DIE Internet-Zeitung
Rudolf Scharping

Die sicherheitspolitischen Ziele Deutschlands

Am

In einem Vortrag vor der Heidelberger Universität definierte der damalige Bundesverteidigungsminister Rudolf Scharping 27. November 2001 sieben sicherheitspolitische Ziele Deutschlands. Der Redebeitrag liest sich wie eine Ankündigung derzeitiger und künftiger Kriege zur Durchsetzung der wirtschaftslichen Interessen Deutschlands: "Ein Beispiel hierfür wäre der Kaspische Raum – das Dreieck zwischen Zentralasien, dem Kaukasus und dem Mittleren Osten – der als Folge eine Reihe destabilisierender Faktoren wie religiöser Fundamentalismus, Terrorismus, Drogen oder die strittige Nutzung und Verteilung der strategischen Ressourcen Öl und Gas leicht zur Krisenregion der nächsten Jahrzehnte werden kann." ngo-online dokumentiert den Redebeitrag im Wortlaut:


Erstes Ziel

Die euro-atlantische Gemeinschaft fortentwickeln

Die transatlantische Partnerschaft bleibt auch unter den veränderten politischen Bedingungen in Europa Grundlage unserer Sicherheit. Die USA waren auf Grund ihrer Geschichte, ihrer Werte, ihrer Interessen und ihrer Verantwortung immer auch eine europäische Macht. Gemeinsame Sicherheit in Europa lässt sich ohne den amerikanischen Anker in Europa nicht denken.

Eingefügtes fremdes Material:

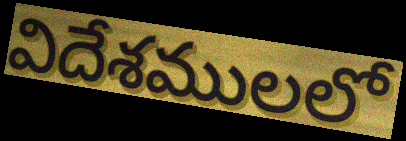
విదేశములలోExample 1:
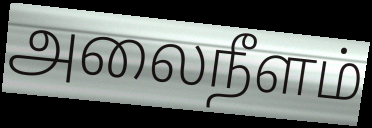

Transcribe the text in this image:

அலைநீளம்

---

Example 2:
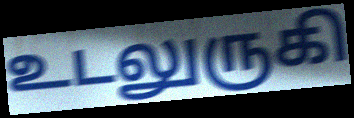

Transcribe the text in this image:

உடலுருகி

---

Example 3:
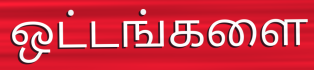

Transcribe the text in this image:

ஒட்டங்களை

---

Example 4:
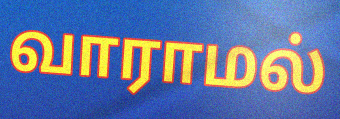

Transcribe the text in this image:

வாராமல்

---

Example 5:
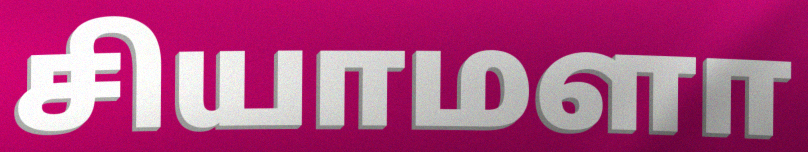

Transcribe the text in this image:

சியாமளா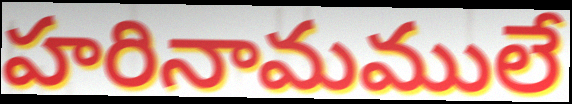
హరినామములేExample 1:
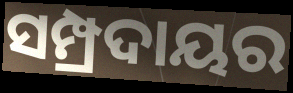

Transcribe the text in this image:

ସମ୍ପ୍ରଦାୟର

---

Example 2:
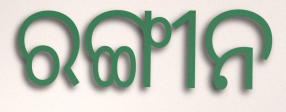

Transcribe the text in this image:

ରଙ୍ଗୀନ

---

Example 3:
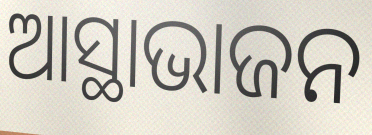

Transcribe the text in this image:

ଆସ୍ଥାଭାଜନ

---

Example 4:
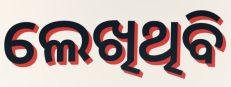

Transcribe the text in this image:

ଲେଖିଥିବି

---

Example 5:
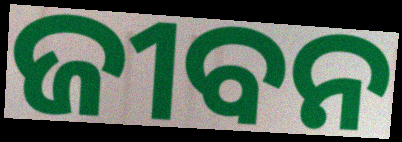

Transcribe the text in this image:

ଜୀବନ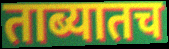
ताब्यातच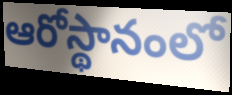
ఆరోస్థానంలో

Wenn wir Europäer unsere außen- und sicherheitspolitische Rolle ausbauen und den Stabilitätsraum Europa festigen und erweitern wollen, geschieht dies immer nur vor dem Hintergrund und unter Berücksichtigung unserer Sicherheitspartnerschaft mit den USA.

Die euro-atlantische Staatengemeinschaft befindet sich allerdings in einer neuen Phase ihrer historischen Entwicklung.

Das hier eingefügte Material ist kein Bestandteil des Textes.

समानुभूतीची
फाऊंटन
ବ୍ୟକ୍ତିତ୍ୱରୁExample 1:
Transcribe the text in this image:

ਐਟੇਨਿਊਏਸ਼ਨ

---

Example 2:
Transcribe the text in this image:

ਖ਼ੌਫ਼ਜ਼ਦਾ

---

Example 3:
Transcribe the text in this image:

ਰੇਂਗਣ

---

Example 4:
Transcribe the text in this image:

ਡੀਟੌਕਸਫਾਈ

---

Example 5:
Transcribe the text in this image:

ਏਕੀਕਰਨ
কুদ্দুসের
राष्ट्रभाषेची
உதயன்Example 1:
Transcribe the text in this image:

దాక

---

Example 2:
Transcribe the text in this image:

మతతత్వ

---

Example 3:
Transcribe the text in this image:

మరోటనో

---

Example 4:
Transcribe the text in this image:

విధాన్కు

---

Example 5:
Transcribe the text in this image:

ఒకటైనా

Fest steht, dass sowohl Amerika wie Europa sich den Herausforderungen der Globalisierung, die sowohl Chancen wie Risiken umfassen, stellen müssen.

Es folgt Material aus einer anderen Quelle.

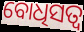
ବୋଧିସତ୍ୱ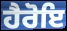
ਹੈਰੋਇ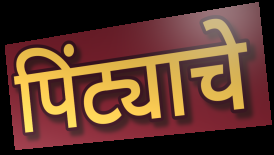
पिंट्याचेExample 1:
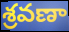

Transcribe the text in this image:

శ్రవణా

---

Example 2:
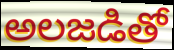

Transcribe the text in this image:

అలజడితో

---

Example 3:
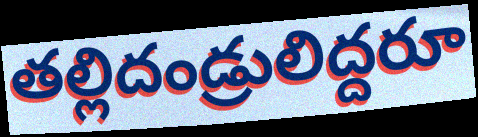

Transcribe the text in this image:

తల్లిదండ్రులిద్దరూ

In dieser durch viele und vielschichtige Instabilitäten geprägten Welt ist die euro-atlantische Staatengemeinschaft zum wichtigsten Faktor demokratischer Stabilität und wirtschaftlicher Prosperität geworden – weit über die Grenzen von NATO und Europäischer Union hinaus.

Die Staaten auf beiden Seiten des Atlantiks, die verbunden sind durch eine unvergleichliche wirtschaftliche Verflechtung beider Regionen, die verknüpft sind durch gemeinsame Geschichte, gemeinsame Werte und gemeinsame Leistungen, sehen sich gemeinsamen Problemen gegenüber, die sie zu gemeinsamen Strategien zwingen.

In diesem Verständnis müssen wir die euro-atlantische Gemeinschaft im 21.Jahrhundert auf allen Ebenen fortentwickeln und stärken. Dies ist zweifelsohne eine der großen Aufgaben, die wir jenseits aller tagespolitischen Dissonanzen zwischen den Partnern unbeirrt und mit großem Einsatz verfolgen müssen – im Interesse der gemeinsamen Sicherheit im euro-atlantischen Raum und einer umfassenden Friedens- und Stabilitätspolitik.

Zweites Ziel

Europäische Handlungsfähigkeit stärken

Größere sicherheitspolitische Handlungsfähigkeit der Europäischen Union und der Europäer in der NATO entspricht den Notwendigkeiten im neuen Europa.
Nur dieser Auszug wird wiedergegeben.